== YOUR GOAL ==
Reproduce exactly, and nothing but, the lines between the one with "X25400Y88900D03*" and the end of the entries, both ends included.

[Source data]
● ● ● ● ●

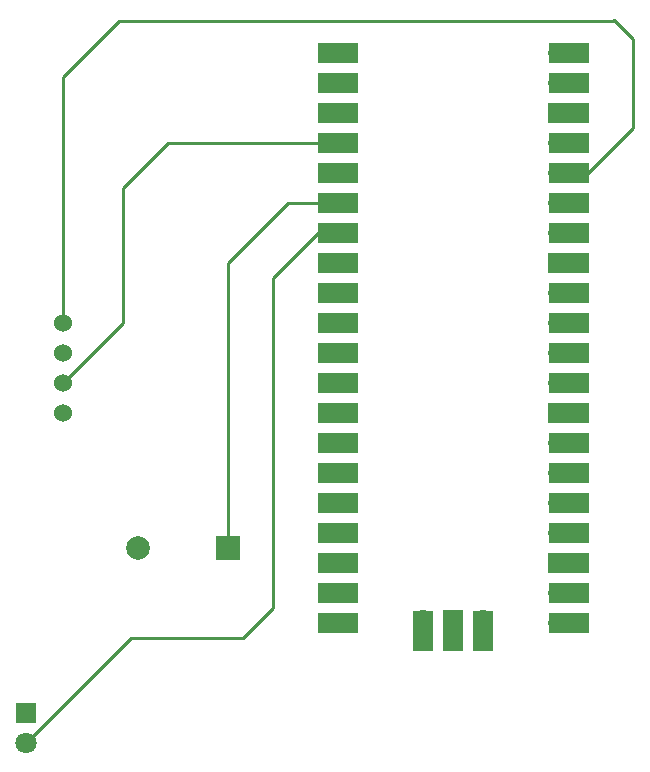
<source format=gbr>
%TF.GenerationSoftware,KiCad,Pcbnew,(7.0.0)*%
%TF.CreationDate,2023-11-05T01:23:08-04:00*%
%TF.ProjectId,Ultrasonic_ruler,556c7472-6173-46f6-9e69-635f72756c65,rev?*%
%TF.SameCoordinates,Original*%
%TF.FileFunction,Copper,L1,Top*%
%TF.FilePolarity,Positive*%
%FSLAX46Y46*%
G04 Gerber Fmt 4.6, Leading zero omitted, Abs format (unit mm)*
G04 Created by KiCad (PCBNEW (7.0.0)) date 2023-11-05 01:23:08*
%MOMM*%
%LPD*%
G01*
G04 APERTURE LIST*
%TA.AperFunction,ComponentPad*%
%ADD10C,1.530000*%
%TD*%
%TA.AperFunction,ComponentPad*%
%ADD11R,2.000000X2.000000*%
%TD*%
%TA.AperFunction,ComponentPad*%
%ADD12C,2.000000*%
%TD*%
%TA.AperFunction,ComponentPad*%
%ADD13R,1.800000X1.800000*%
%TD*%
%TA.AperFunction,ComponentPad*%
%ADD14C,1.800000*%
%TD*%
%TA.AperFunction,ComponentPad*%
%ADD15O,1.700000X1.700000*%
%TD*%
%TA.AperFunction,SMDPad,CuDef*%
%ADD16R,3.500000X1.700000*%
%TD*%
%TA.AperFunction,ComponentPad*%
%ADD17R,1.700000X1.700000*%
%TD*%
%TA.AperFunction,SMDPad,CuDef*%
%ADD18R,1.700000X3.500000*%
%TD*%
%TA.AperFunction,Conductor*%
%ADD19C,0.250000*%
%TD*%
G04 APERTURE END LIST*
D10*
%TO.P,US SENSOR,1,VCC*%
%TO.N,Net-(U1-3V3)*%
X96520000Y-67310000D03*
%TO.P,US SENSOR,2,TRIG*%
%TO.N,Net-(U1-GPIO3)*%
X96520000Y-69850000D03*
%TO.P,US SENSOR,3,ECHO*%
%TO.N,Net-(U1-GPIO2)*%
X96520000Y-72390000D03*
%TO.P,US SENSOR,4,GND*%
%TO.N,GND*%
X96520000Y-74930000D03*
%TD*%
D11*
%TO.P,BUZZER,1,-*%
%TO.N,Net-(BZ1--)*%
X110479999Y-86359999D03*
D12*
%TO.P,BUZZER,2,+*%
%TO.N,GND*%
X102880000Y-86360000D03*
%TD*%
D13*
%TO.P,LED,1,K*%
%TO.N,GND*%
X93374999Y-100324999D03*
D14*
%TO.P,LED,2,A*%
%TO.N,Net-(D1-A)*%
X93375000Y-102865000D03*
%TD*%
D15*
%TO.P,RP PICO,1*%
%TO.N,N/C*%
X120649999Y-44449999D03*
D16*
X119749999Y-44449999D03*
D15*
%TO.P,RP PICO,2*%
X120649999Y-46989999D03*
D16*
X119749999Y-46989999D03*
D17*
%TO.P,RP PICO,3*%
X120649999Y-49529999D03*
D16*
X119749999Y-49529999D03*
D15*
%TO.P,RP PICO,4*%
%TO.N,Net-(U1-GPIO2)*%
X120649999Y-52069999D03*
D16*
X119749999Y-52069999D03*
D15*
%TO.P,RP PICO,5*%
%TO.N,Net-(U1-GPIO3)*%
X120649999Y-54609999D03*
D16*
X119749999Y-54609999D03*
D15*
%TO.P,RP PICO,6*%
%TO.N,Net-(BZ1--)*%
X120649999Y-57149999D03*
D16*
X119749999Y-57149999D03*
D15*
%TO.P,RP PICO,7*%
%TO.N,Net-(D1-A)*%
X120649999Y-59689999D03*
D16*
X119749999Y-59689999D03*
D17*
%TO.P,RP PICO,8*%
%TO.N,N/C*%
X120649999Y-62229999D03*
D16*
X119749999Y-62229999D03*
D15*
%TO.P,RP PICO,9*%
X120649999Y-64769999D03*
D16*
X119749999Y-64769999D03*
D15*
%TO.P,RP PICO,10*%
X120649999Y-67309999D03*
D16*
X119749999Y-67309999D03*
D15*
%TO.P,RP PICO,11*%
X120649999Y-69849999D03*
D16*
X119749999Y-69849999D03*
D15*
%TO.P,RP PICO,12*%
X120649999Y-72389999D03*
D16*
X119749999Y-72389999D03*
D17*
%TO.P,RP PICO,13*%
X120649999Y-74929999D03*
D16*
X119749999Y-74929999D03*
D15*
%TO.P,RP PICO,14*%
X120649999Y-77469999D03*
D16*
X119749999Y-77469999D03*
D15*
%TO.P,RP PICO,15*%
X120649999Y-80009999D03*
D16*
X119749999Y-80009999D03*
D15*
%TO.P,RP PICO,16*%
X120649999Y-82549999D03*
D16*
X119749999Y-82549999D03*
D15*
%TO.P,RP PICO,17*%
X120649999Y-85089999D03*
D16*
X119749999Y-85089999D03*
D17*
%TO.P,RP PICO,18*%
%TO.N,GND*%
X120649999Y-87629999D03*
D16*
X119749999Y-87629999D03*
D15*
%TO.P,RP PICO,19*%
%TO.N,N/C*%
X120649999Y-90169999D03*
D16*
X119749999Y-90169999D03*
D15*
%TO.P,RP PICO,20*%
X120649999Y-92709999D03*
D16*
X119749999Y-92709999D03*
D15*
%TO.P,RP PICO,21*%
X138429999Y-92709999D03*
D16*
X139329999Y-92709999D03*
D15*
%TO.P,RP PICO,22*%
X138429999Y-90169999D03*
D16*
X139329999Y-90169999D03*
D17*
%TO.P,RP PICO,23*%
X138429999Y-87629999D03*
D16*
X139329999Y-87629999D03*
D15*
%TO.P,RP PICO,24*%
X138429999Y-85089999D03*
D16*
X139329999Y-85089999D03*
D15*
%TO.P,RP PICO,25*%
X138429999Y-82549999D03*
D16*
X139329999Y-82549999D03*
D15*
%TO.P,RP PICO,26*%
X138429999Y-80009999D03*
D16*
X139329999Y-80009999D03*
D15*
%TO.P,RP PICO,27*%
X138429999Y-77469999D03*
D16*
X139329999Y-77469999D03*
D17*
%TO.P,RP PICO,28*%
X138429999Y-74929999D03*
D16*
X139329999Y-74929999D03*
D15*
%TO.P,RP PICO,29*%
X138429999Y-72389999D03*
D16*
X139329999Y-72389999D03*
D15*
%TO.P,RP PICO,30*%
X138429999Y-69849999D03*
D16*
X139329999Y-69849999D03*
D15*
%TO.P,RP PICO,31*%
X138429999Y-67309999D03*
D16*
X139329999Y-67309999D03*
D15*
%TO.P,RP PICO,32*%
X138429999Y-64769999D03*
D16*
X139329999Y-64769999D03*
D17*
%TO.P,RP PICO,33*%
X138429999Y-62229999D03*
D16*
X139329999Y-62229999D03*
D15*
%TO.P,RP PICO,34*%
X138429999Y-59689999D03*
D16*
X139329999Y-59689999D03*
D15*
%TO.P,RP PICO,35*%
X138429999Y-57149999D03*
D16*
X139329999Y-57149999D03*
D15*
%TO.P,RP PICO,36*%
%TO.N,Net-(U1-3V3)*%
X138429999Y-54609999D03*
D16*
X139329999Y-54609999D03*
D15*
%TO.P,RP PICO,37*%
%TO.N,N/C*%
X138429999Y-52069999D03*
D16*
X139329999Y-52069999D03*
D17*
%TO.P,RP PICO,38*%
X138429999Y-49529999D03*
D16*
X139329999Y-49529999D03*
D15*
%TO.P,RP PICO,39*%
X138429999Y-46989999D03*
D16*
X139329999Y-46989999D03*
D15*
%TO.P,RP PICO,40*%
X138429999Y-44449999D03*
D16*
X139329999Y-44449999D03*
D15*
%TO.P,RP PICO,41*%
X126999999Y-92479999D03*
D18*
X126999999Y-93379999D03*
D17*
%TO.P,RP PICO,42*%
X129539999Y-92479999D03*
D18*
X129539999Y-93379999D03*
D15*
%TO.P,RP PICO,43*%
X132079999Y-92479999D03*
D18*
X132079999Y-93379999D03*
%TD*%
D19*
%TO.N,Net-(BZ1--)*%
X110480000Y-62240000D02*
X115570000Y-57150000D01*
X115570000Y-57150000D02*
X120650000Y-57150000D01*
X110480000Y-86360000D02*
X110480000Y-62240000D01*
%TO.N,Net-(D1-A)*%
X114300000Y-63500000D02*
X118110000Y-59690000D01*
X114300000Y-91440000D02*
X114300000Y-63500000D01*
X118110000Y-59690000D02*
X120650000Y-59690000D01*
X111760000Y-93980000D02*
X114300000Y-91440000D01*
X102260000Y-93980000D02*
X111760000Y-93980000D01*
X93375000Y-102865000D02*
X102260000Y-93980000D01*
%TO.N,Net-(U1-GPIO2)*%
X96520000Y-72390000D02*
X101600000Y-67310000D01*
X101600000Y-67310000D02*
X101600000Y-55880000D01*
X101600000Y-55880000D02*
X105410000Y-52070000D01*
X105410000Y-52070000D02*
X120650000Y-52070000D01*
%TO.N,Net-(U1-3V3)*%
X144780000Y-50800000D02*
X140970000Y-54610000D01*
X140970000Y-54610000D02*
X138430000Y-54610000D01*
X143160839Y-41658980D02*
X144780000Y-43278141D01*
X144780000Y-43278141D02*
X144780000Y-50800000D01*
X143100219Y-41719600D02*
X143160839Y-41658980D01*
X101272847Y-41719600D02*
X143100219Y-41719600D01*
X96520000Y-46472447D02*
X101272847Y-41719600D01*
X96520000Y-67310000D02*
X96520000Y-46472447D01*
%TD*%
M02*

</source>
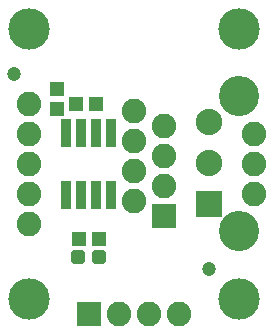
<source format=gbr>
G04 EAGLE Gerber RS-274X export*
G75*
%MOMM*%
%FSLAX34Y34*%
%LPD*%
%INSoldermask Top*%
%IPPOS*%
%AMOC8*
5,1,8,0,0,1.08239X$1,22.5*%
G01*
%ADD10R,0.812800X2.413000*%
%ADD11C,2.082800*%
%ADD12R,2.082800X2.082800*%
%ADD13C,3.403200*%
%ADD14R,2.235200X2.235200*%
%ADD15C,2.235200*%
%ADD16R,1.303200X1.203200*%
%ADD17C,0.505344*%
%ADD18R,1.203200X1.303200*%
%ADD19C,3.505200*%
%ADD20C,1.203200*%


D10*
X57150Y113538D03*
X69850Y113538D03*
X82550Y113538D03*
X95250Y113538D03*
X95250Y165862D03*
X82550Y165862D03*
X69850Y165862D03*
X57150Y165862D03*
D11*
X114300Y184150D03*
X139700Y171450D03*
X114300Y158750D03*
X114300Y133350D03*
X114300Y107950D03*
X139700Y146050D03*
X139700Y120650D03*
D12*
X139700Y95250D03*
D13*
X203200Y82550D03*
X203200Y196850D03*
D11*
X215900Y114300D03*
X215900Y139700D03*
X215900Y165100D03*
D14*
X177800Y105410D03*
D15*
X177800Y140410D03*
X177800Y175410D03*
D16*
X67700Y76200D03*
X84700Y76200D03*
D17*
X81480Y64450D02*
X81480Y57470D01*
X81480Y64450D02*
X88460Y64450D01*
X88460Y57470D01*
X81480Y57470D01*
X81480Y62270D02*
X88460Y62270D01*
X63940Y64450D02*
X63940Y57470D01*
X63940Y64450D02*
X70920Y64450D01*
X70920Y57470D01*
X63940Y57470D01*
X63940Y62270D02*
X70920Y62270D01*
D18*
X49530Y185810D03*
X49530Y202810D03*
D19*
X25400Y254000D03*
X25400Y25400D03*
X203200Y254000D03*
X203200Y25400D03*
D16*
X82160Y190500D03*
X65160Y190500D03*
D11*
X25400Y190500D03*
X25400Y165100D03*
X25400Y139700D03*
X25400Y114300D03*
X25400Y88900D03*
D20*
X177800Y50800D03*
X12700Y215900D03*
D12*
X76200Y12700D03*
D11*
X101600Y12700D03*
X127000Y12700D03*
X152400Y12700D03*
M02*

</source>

● ● ● ● ●

== SOLUTION TO THIS PROBLEM ==
X25400Y88900D03*
D20*
X177800Y50800D03*
X12700Y215900D03*
D12*
X76200Y12700D03*
D11*
X101600Y12700D03*
X127000Y12700D03*
X152400Y12700D03*
M02*

</source>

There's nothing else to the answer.